Andaram o caminho de volta de mãos dadas, num claro sinal de que estavam muito bem um com o outro. Varang preparou o unguento que serviria de remédio para as feridas deles, mas antes que ordenasse ao marido que se deitasse, ele tomou a vasilha com o remédio das mãos dela gentilmente.

-Você primeiro dessa vez - Miles disse, com preocupação.

-Obrigada - ela percebeu sua gentileza e agradeceu.

Ele molhou os dedos e passou o unguento nas costelas doloridas dela, mexendo os dedos de forma suave, notando o padrão de manchas na pele azul acinzentada dela. Ela era uma bela mulher, tinha que de admitir, e por uma fração de segundo, num momento de devaneio, compreendeu porque Jake Sully tinha se apaixonado por uma nativa.

-Terminou? - Varang questionou, encarando-o em dúvida.

-Sim, sim - ele pigarreou e então voltou ao momento presente, se sentando na frente dela.

Sentiu a temperatura fria do unguento sobre suas costas, enquanto as mãos de Varang deslizavam de maneira uniforme de sua cintura até seus ombros.

Quando ela terminou, Quaritch segurou seu punho e a fez se sentar em seu colo, ao que Varang não recusou, se permitindo ficar confortável ali.

-Quem te ensinou a ser tão boa guerreira? - ele questionou, apoiando as costas delas na dobra de seu braço.

-Meu pai - Varang disse, recorrendo a suas lembranças - fui educada para ser a líder do clã desde muito cedo, fiz meu rito de passagem aos 14 anos, e então fui colocada como líder dos guerreiros, meu pai morreu em um ataque. Nós fomos em busca de novas terras, fomos mal sucedidos. Minha mãe morreu alguns anos depois, doente. Assim eu assumi meu posto desde então, fazendo o melhor para o meu povo.

-A vida não é muito justa, não é, boneca? - ele a trouxe para mais perto de seu peito - você teve que amadurecer mais cedo, mesmo pra padrões Na'vi.

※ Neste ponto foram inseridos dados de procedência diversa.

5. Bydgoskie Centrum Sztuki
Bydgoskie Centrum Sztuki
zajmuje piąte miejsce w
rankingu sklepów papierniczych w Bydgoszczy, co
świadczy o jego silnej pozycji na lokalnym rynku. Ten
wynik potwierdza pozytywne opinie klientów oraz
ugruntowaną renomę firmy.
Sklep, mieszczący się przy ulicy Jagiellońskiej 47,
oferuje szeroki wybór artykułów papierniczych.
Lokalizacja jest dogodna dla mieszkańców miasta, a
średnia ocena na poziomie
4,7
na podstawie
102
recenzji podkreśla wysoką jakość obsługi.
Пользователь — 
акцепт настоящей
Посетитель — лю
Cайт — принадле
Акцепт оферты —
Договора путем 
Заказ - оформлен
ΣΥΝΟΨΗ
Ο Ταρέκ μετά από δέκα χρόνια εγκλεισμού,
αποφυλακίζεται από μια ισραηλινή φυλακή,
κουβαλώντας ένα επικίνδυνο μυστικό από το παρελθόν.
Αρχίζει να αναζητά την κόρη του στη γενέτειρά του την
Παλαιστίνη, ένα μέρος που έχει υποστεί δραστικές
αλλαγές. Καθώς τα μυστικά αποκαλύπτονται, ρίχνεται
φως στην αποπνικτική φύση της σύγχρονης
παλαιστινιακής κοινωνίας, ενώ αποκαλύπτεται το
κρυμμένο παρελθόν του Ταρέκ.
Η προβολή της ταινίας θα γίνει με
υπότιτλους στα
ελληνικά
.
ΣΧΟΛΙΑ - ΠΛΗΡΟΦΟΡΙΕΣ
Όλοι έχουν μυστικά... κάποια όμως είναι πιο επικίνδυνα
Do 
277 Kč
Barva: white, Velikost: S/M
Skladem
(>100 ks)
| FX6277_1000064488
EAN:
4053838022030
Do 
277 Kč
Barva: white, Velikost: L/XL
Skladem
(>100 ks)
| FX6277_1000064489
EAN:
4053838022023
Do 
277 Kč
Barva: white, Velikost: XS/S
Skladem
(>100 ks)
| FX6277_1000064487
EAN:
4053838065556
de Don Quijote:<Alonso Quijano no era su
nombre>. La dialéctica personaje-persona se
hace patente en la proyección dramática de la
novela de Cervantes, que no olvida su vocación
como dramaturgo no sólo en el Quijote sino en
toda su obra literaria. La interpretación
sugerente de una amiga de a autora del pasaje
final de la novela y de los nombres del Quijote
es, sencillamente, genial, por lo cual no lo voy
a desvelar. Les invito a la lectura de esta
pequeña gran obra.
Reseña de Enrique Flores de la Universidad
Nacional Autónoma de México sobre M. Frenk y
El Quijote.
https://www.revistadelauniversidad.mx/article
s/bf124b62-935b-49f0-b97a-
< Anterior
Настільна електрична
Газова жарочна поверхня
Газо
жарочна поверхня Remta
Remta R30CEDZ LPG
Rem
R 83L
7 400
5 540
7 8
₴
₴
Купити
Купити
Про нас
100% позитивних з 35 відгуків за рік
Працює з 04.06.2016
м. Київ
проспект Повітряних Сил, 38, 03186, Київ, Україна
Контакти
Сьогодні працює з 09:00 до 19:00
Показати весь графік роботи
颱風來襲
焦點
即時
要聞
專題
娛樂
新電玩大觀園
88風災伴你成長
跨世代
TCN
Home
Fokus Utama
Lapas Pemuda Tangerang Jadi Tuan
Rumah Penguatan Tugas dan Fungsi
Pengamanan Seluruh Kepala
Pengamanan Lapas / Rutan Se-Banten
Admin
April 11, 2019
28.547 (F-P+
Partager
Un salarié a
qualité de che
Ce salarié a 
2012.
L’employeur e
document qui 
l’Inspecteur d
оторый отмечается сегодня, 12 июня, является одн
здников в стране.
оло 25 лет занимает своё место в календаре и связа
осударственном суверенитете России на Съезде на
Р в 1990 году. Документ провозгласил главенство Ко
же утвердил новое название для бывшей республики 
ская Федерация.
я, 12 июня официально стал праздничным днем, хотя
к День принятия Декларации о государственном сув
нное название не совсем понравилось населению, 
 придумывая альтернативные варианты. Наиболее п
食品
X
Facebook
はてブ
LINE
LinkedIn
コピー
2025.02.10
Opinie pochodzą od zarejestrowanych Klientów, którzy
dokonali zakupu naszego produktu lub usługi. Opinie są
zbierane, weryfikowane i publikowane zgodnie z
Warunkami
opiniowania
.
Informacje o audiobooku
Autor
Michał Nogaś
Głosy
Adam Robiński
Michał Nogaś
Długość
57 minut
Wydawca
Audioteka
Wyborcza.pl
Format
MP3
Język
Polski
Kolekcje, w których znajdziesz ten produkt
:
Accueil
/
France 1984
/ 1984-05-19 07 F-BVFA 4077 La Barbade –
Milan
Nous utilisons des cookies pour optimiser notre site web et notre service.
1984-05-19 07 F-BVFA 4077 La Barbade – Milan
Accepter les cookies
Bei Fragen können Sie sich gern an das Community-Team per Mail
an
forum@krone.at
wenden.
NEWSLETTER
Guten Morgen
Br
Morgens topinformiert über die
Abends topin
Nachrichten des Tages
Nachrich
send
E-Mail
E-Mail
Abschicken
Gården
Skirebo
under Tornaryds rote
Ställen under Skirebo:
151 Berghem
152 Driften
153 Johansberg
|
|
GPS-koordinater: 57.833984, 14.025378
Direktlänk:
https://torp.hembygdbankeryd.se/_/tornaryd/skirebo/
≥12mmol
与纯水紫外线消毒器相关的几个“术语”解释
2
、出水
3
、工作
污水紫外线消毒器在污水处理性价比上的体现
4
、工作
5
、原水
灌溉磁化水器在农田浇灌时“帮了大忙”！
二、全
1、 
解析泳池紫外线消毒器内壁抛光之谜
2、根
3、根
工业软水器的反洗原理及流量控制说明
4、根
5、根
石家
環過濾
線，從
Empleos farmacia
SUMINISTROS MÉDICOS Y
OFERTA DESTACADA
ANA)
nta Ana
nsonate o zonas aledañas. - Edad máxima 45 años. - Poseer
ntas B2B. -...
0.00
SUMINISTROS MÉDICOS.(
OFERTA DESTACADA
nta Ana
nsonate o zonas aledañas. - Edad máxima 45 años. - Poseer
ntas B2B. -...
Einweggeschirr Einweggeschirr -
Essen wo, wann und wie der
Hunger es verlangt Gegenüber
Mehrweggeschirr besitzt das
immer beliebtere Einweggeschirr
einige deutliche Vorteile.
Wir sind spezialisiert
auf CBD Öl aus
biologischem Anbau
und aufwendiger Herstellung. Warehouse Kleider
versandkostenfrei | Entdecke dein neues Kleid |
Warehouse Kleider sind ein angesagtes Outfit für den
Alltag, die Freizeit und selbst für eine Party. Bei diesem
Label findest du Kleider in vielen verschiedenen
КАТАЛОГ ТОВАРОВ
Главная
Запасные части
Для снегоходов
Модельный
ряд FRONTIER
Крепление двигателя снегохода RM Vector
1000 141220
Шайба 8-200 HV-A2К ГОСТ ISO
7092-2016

-E a sua vida, Miles? Foi justa? - ela tocou o rosto dele, o fazendo olhar para ele.

-Depende de que vida estamos falando, eu tive duas - ele tocou a mão dela de volta.

-Me conte ao menos sobre uma delas, por favor, ou algo de umw delas - Varang insistiu, massageando o peito do marido com a outra mão.

-Pergunta você alguma coisa específica - ele resolveu devolver a questão para ela, vendo que não conseguiria escapar de novo.

-O que é isso aqui? O que significa? - Varang deslizou sua mão do peito dele para seu braço, sobre a tatuagem de águia e olhou para o desenho e depois para o marido.

-Ah isso, é um símbolo de guerreiro - ele riu orgulhoso - isso é uma águia, uma espécie de animal voador que existiu na Terra muitos anos atrás, era um caçador poderoso, e simboliza a minha... antiga nação.

-Entendo agora porque você o tem - ela sorriu de aprovação - combina com você.

O elogio fez Quaritch sorrir entre os dentes, de um jeito mais Na'vi do que humano. Varang aproveitou a proximidade para beijá-lo, enquanto ele a segurou mais para perto. Ao menos agora, ela conhecia um pouco mais sobre o marido.